The death of Diane’s daughter by hanging two years earlier creates a vacuum in her heart, and she has to face her fears before it is too late. However, Diane’s granddaughter needs a home; for her father wants to shift his parental responsibility that leaves her in a quandary. Diane feels like a failure. She thinks she could have done a better job with her daughter, Cherylynn, as a mother. Cherylynn had a mind of her own; and she left her parental home at a tender age of 14. Her Waterloo was Gregory, Kyla’s father.

In the meantime, Diane’s husband, Lyle, enjoys the empty-nest atmosphere with his wife. He is obliged to make love to his wife anywhere or anytime in the comfort of their home. Things are about to change when Gregory decides to become a correction officer in a prison. Gregory’s caring for his daughter feels like a monkey on his back. He is passing his daughter, who represents a problem in his mind, off to her maternal grandparents. Lyle doesn’t want any part of fatherhood at this stage in his life. Life is good between him and Diane, and he wants to maintain his status. The audience sees both of them singing on stage and enjoying each other’s company.

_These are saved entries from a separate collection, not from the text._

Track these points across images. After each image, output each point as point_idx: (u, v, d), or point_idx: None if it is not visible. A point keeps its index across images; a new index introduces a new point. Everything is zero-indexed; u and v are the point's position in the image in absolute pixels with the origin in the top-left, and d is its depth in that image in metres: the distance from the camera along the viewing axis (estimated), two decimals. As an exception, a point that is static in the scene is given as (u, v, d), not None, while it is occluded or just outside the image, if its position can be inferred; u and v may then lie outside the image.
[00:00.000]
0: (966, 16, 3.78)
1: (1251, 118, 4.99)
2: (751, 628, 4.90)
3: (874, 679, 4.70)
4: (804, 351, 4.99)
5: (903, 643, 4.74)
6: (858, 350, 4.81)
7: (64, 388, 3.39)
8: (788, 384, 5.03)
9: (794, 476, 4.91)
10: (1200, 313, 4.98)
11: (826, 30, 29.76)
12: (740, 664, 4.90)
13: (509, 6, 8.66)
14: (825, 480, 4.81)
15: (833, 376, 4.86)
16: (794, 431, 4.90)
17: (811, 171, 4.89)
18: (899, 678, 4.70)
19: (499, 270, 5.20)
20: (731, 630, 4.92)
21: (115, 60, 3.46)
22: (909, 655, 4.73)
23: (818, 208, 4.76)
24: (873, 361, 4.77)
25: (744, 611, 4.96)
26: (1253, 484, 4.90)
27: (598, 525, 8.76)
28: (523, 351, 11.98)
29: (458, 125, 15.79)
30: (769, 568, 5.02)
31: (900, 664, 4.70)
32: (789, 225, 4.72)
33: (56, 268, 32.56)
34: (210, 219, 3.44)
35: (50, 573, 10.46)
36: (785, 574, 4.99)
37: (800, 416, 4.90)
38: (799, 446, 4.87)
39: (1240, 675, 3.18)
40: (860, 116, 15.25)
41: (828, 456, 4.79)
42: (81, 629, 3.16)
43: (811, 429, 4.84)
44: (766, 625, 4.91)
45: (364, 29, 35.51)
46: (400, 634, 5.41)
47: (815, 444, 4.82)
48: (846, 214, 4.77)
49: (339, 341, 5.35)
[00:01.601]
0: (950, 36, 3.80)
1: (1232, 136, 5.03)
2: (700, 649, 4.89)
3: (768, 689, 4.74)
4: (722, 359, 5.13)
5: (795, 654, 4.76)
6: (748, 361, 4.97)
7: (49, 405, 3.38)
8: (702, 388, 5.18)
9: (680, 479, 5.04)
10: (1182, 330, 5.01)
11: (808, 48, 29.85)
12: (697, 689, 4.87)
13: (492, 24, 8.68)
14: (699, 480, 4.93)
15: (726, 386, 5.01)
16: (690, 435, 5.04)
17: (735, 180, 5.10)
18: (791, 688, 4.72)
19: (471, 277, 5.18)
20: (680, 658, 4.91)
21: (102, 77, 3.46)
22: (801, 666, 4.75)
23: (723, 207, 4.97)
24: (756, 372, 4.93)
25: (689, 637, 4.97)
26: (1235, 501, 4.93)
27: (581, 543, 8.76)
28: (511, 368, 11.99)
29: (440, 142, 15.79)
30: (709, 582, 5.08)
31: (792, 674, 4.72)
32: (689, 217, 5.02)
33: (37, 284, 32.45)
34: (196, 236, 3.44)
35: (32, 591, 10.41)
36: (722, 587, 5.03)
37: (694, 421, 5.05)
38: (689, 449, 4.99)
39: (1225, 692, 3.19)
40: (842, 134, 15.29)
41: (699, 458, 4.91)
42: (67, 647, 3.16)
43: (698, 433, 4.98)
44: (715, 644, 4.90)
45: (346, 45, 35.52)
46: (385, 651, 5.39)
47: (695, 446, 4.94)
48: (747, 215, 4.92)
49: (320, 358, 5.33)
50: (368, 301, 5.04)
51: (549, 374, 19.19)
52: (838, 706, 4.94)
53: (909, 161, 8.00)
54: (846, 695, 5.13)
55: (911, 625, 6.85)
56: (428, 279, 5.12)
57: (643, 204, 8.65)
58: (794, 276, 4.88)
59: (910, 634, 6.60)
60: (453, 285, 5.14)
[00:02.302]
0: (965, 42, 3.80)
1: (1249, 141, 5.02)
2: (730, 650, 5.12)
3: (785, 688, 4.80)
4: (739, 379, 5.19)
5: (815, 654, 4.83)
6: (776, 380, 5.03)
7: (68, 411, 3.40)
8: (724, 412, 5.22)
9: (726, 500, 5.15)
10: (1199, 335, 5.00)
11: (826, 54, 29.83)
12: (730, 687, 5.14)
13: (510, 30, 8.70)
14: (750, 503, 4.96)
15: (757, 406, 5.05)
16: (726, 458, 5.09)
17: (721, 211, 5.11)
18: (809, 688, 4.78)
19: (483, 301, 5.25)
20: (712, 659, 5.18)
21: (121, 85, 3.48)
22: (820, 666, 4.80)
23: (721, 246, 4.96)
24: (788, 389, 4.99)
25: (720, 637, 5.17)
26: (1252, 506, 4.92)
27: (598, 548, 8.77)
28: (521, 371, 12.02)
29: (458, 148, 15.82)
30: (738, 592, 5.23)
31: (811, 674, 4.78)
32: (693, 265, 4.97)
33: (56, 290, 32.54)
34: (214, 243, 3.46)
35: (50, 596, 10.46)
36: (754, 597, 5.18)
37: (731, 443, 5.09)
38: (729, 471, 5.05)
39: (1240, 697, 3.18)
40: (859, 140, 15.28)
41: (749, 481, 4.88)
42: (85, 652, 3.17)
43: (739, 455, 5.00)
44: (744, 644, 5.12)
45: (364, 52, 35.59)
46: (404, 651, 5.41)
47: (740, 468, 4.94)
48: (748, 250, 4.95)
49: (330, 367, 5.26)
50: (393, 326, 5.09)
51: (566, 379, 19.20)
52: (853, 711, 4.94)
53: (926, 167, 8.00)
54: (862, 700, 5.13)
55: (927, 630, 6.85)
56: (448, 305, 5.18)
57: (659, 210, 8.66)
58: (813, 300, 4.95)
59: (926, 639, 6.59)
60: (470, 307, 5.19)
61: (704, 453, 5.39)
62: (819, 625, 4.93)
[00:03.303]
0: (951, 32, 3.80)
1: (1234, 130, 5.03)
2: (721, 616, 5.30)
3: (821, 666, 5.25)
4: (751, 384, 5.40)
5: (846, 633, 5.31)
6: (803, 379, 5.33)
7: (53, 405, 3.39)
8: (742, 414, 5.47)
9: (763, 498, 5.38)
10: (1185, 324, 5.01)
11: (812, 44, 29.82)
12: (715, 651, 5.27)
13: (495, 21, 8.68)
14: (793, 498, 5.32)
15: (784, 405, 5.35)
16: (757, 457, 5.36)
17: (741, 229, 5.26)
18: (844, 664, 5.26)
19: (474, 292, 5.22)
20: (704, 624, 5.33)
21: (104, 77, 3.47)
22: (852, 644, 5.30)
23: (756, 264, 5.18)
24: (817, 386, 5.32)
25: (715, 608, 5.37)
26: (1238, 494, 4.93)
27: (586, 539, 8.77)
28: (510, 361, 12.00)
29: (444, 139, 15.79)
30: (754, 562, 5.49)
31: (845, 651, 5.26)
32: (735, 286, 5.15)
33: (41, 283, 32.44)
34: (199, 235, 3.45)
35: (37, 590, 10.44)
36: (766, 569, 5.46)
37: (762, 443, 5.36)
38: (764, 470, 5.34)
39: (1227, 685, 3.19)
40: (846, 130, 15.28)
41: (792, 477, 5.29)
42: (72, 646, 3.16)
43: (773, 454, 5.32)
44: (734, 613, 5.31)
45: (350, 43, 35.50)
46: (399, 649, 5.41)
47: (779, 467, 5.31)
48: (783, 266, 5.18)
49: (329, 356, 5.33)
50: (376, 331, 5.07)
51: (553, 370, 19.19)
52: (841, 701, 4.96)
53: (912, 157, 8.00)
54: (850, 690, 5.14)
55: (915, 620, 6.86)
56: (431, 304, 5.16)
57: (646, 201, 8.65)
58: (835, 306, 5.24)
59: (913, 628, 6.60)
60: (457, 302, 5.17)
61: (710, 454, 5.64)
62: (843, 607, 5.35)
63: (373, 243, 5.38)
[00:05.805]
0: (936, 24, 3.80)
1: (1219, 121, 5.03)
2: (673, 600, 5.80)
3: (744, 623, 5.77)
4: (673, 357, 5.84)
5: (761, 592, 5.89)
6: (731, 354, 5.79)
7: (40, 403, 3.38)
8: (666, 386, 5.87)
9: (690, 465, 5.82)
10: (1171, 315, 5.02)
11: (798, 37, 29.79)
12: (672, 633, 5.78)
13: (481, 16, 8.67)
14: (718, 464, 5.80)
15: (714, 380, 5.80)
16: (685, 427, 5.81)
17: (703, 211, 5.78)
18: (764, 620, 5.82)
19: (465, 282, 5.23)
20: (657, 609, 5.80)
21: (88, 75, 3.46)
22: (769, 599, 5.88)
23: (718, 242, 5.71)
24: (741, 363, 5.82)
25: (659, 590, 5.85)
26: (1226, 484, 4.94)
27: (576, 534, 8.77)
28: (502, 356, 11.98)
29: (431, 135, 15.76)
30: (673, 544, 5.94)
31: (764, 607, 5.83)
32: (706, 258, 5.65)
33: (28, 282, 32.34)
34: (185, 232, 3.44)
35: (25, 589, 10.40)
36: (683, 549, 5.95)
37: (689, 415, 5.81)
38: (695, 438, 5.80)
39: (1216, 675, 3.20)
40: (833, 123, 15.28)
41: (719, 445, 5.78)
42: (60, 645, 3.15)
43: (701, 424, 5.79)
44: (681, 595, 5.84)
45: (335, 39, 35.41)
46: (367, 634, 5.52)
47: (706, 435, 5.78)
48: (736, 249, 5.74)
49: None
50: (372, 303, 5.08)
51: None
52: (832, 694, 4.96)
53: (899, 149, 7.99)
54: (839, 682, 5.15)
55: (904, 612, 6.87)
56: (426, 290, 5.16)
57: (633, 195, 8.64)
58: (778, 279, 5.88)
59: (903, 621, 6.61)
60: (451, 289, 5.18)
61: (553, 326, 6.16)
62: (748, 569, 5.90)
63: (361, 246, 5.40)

The ghost of Cherylynn is still earth bound, and her daughter acknowledges her presence. Both Diane and Lyle try not to acknowledge their daughter’s presence. Diane wants a job. She goes to the library and she encounters home-wrecker Marge; and she shares her concerns with her concerning Kyla. Afterward, Marge meets Lyle and she informs him about Diane’s job-search endeavor. Lyle goes home and Diane tells him about her plans to become Kyla’s guardian. He’s furious and he leaves his home to defuse his frustration.

Low and behold, Lyle ends up at the bar where Madge, the Jezebel, decides to offer him the moon and the stars. A promise is the comfort to a fool! Both of them enjoy a dance together; and the audience sees him as he contemplates his next move. Diane faces the challenges of motherhood and being the matriarch of her family. Cherylynn’s earth-bound spirit, the ghost, wants to take her daughter with her, and Diane has to do her best to keep Kyla safe with love and compassion.

Diane advises Cherylynn’s ghost to leave Kyla alone, for she needs to go over to the beyond. Her lingering spirit needs to cross over from this realm. Each member of the family has its own lingering spirit. The audience witnesses three generations of women at the same place under the tree. Diane gets an opportunity to make things right the second time around. Lyle gets an opportunity to voice his fears to Diane; yet he gives his definitions seduction. He shows his granddaughter a brief act of kindness, yet Lyle wants to jump ship and takes Madge up on her offer for her supposedly empty-nest home.

The writer gets her message across to the audience because she takes a real-life experience and weaves it into a well-written play. In Lyle’s case, he is ready to abandon his granddaughter with the promise of a home without children with Madge. This is a tale to encourage young women to stay at home with their parents and get their education. We all have to recognize that liberation without preparation is a very dangerous thing. It is a performance that is worthy of seeing, and I surely recommend it to theatre goers and non-theatre goers.